My three-year-old likes to play a game in which we make faces at each other. That’s pretty much the extent of the game. Sad faces, happy ones, silly ones. He likes the sad ones best – maybe they’re funnier to him? I hope that’s why – but he seems to like this simple game whatever faces we’re making. I assume that reading expressions and understanding how people are feeling are important aspects of development. And I appreciate that he can and does express emotions. His mother isn’t as great at expressing her emotions, at least not verbally. I’m somewhat better with words on physical or virtual paper than I am with saying them out loud.
But I’m even more comfortable with expressing emotions when I’m using emojis.

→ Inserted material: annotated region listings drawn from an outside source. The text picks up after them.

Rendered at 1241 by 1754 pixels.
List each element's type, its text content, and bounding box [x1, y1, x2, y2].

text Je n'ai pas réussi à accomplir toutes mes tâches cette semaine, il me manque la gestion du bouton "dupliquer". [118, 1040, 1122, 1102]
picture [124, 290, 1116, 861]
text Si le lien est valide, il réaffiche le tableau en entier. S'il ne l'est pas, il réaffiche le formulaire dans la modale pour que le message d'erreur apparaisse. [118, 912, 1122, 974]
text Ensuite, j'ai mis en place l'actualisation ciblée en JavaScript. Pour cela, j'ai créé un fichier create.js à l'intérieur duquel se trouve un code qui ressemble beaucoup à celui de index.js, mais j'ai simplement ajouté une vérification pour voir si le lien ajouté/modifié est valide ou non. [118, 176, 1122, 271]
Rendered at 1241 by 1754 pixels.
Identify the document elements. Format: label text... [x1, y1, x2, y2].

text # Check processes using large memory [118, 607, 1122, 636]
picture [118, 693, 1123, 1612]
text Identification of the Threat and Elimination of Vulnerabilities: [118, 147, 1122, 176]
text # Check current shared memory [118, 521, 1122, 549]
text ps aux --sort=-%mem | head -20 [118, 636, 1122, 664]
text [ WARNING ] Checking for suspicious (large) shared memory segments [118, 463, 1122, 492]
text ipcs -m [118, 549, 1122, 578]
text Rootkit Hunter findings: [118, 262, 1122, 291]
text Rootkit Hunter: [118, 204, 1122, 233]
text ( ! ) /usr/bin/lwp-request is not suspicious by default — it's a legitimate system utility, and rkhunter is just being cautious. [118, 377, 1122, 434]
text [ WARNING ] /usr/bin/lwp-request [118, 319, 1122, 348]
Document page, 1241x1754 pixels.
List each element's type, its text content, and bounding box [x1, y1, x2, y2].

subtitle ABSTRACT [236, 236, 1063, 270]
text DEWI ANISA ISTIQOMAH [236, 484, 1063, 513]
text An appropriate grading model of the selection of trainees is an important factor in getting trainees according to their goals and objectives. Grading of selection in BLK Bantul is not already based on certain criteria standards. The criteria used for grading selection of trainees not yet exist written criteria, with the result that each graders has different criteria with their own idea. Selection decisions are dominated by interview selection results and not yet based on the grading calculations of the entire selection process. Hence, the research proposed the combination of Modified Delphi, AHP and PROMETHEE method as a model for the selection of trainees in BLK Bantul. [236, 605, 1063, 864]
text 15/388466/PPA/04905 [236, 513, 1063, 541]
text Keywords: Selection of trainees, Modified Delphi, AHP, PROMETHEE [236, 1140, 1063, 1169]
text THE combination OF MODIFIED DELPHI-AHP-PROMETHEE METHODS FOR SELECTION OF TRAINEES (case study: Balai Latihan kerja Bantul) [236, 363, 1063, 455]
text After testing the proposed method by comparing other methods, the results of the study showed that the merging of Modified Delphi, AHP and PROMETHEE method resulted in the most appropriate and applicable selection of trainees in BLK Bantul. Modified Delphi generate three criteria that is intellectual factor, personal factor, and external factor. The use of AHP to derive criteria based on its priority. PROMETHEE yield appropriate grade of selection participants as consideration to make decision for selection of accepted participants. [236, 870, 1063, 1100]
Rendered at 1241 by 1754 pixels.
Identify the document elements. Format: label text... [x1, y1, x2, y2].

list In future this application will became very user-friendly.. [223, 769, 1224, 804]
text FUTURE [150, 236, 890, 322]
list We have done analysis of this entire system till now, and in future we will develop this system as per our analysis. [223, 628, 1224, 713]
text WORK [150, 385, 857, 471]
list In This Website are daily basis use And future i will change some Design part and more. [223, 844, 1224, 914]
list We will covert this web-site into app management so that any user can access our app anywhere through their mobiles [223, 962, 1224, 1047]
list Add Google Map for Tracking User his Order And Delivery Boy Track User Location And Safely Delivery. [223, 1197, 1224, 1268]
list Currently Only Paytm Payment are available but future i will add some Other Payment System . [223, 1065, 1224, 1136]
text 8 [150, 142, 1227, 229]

You might say that I’m a big fan of the written word. Words have power. Words change the world. But words – beautiful, funny, powerful, and effective they may be – are also limited. Language barriers, knowledge gaps, and, perhaps worst of all, miscommunication in tone and intent can all leave something to be desired when it comes to paragraphs of text. Why use a $10 word when a 10 cent word will do? And why use any words at all when a picture will do the trick?
Love ‘em or hate ‘em, emojis have transformed the way we communicate. And I love them.
At first, I used emojis ironically. My family and I would text ridiculous emojis to each other, using them as silly punctuation for any conversation. What other purpose could these funny pictures serve than for sheer entertainment?
But after a while, the irony turned into genuine use. Like hashtags and Justin Bieber, I started loving them for real. What other form of communication says so much in such a small package?
Suspicious of someone’s motives? 🤔
There’s an emoji for that.
And sometimes, there’s an emoji for when words don’t come easily or when words fall short of what you feel. Or when, like me, you have a hard time saying how you feel because words mean things and emotion is hard.
Thanks so much for that care package when I was sick: 🥰
I had a great time hanging out and I’m glad you’re in my life: 😍
I’m sorry you’re having a tough time at work: 😥
I feel the weight of the world on my shoulders and I need carbs: 😑🧁
I’m sorry for the argument we just had and I’m still a little angry, but I know I’m somewhat at fault and I don’t know how to apologize and still save face: 😘
So many feelings, so many words, but an emoji does the job. Emojis cover all manner of literary inadequacy. They provide an avenue where one wouldn’t exist for me otherwise, an outlet for saying a lot without saying anything at all.
And I hear you in the back. We’re reducing eloquent human communication to pictures! We’re going backwards as a society! You’re a writer, for Pete’s sake – have you no shame?!
I know I’m breaking some kind of English nerd code by siding with emoji-happy texters, but you guys, language evolves. We don’t use “thee” and “thou” and “thither” and “mischance” in the common vernacular anymore. Spelling has been standardized (anyone ever tried reading OG Chaucer? It ain’t pretty), we use slang as easily as elevated prose, and contractions are now the norm even among respected media outlets.
If you’ve got something to say, you need to use the language available to you to reach the people who need to hear it.
I’m not saying you need to use emojis at all or sprinkle them as liberally as I do in my everyday texts and social media posts – and definitely don’t use them in academic papers (I do draw a line) – but in order to communicate, you need to be able to speak the lingo. Adapt with language, try new things, express yourself beyond the confines of these artificial rules we’ve created about grammar, diction, and syntax.
Sure, a picture of flan isn’t likely to change any hearts and minds like “I have a dream” or “We hold these truths to be self-evident” or “One giant leap for mankind.” I’m not arguing that emojis should supplant words. I’m just saying we can lighten up a little. Use emojis to express what words can’t. Reach people – or reach out to people – when words seem a little hollow.